Note that the nginx config is generated by the run.sh, meaning it gets generated each time container boots up. The goal is to be able to configure nginx based on API_ENDPOINT environment variable.

FROM nginx:stable-alpine
RUN mkdir /nginx/
COPY run.sh /nginx/
ENTRYPOINT ["/nginx/run.sh"]
#!/bin/sh
set -e

cat <<EOF > /etc/nginx/conf.d/passthrough.conf
server {
    error_log /dev/stdout debug;
    listen 8080;
    location / {
        proxy_pass https://$API_ENDPOINT;
    }
}
EOF

echo "Requests will be forwarder to: $API_ENDPOINT"

echo "Config:"
echo "*******************************"
cat /etc/nginx/conf.d/passthrough.conf
echo "*******************************"
nginx -g "daemon off;"

Terraform module

If you don’t know terraform you can find a gentle introduction here. It is a tool for defining architecture as code. You define a desired state of your architecture and terraform tries to achieve it. This code is for educational purpose, clone it a refine it for your needs. And give me maybe a star on github ;)

Proxy ECS Service

ecs-service

To pass the traffic to the target service, provision the container above as a simple ecs service. The entire ECS part is on github. I want to focus on 2 key issues here.

  • The target domain you want to proxy to is defined by the variable target_service_domain_name.
    data "template_file" "ecs_task_container_definitions" {
    template = "${file("${path.module}/container-definition.json")}"
    
    vars {
      container_name = "${local.service_name}"
    
      image          = "${var.docker_image}"
      version        = "${var.docker_image_version}"
      cpu            = "${var.ecs_cpu}"
      memory         = "${var.ecs_memory}"
      container_port = "${local.container_port}"
      api_endpoint   = "${var.target_service_domain_name}:443"
    }
    }
    

    the container-definition.json

    [
    {
      "name": "${container_name}",
      "image": "${image}:${version}",
      "cpu": ${cpu},
      "memoryReservation": ${memory},
      "essential": true,
      "portMappings": [{
          "containerPort": ${container_port},
          "protocol": "tcp"
      }],
      "environment" : [
          { "name" : "API_ENDPOINT", "value" : "${api_endpoint}" }
      ]
    }]}
    ]
    
  • the ecs task must run in awsvpc network mode.
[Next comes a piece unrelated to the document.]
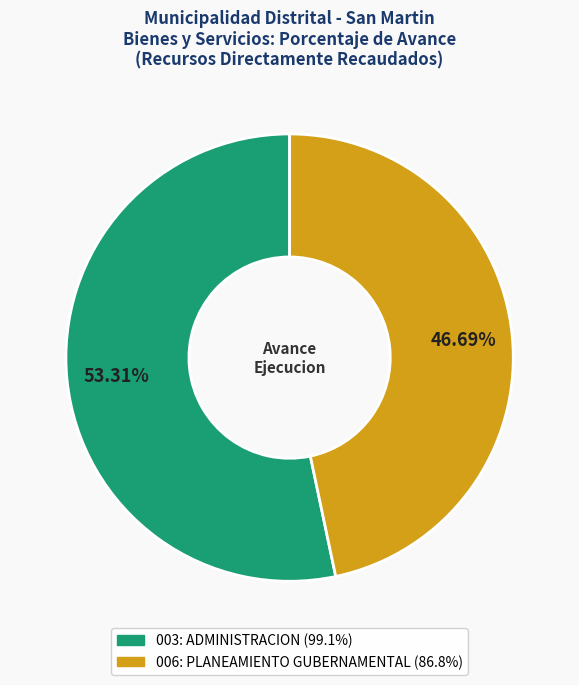

Does 006: PLANEAMIENTO GUBERNAMENTAL represent more than half of the total?

No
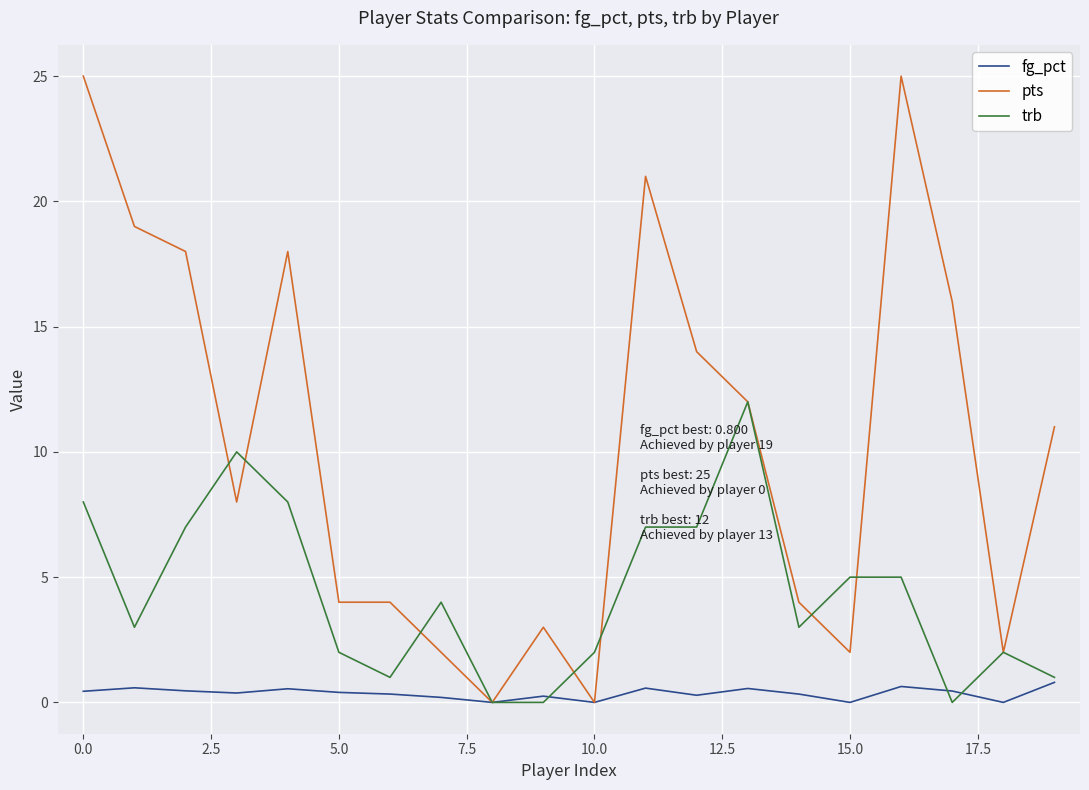

Which series ends up on top after the final intersection of trb and pts?

pts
This is required to attach the task to the NLB target group later.
    resource "aws_ecs_task_definition" "task" {
    family                = "${local.service_name}"
    container_definitions = "${data.template_file.ecs_task_container_definitions.rendered}"
    task_role_arn         = "${aws_iam_role.ecs_task.arn}"
    # each task gets its own net interface
    network_mode          = "awsvpc"
    }
    

Networking

nlb-listener

Click on this, to get the full code for the module

This part is a bit more trickier, we need:

  • Networking Load Balancer
    resource "aws_lb" "nlb" {
    name         = "${var.environment}-${local.service_name}"
    internal     = false
    idle_timeout = "60"
    
    load_balancer_type         = "network"
    enable_deletion_protection = false
    
    subnet_mapping = [
      {
        subnet_id = "${var.lb_subnet_ids[0]}",
        allocation_id = "${aws_eip.lb1.id}"
      },
      {
        subnet_id = "${var.lb_subnet_ids[1]}",
        allocation_id = "${aws_eip.lb2.id}"
      },
    ]
    
    enable_cross_zone_load_balancing = true
    ip_address_type                  = "ipv4"
    }
    
  • 2 Elastic IPs as endpoints for the above LB
    # dont use count due to the bug: https://github.com/hashicorp/terraform/issues/4944
    resource "aws_eip" "lb1" { vpc=true }
    resource "aws_eip" "lb2" { vpc=true }
    
  • Target group of type IP
    resource "aws_lb_target_group" "tg_for_nlb" {
    name        = "${var.environment}-${local.service_name}-tg-for-nlb"
    protocol    = "TCP"
    port        = "${local.container_port}"
    vpc_id      = "${var.vpc_id}"
    target_type = "ip"
    
    health_check {
      port = "${local.container_port}"
      interval = 10
    }
    
    stickiness {
      type    = "lb_cookie"
      enabled = false
    }
    }
    
  • TLS load balancer listener
    resource "aws_lb_listener" "nlb_listener" {
    
    load_balancer_arn = "${module.nlb.nlb_arn}"
    port              = "443"
    protocol          = "TLS"
    ssl_policy        = "ELBSecurityPolicy-TLS-1-2-2017-01"
    certificate_arn   = "${data.aws_acm_certificate.cert.arn}"
    
    default_action {
      target_group_arn = "${aws_lb_target_group.tg_for_nlb.arn}"
      type             = "forward"
    }
    }
    
  • Route 53 record and ACM certificate
resource "aws_route53_record" "domain_to_eips" {
  zone_id = "${var.hosted_zone_id}"
  name    = "${var.domain_name}"
  type    = "A"
  ttl     = "300"
  records = [
    "${aws_eip.lb1.public_ip}",
    "${aws_eip.lb2.public_ip}",
  ]
}

data "aws_acm_certificate" "cert" {
  domain   = "*.${var.domain_name}"
  statuses = ["ISSUED"]
}

Conclusion

It is indeed a lot.

Provisioning it by hand would take around an hour to get right. Terraform can do it not only faster, but also give you a sense of control over all these resources.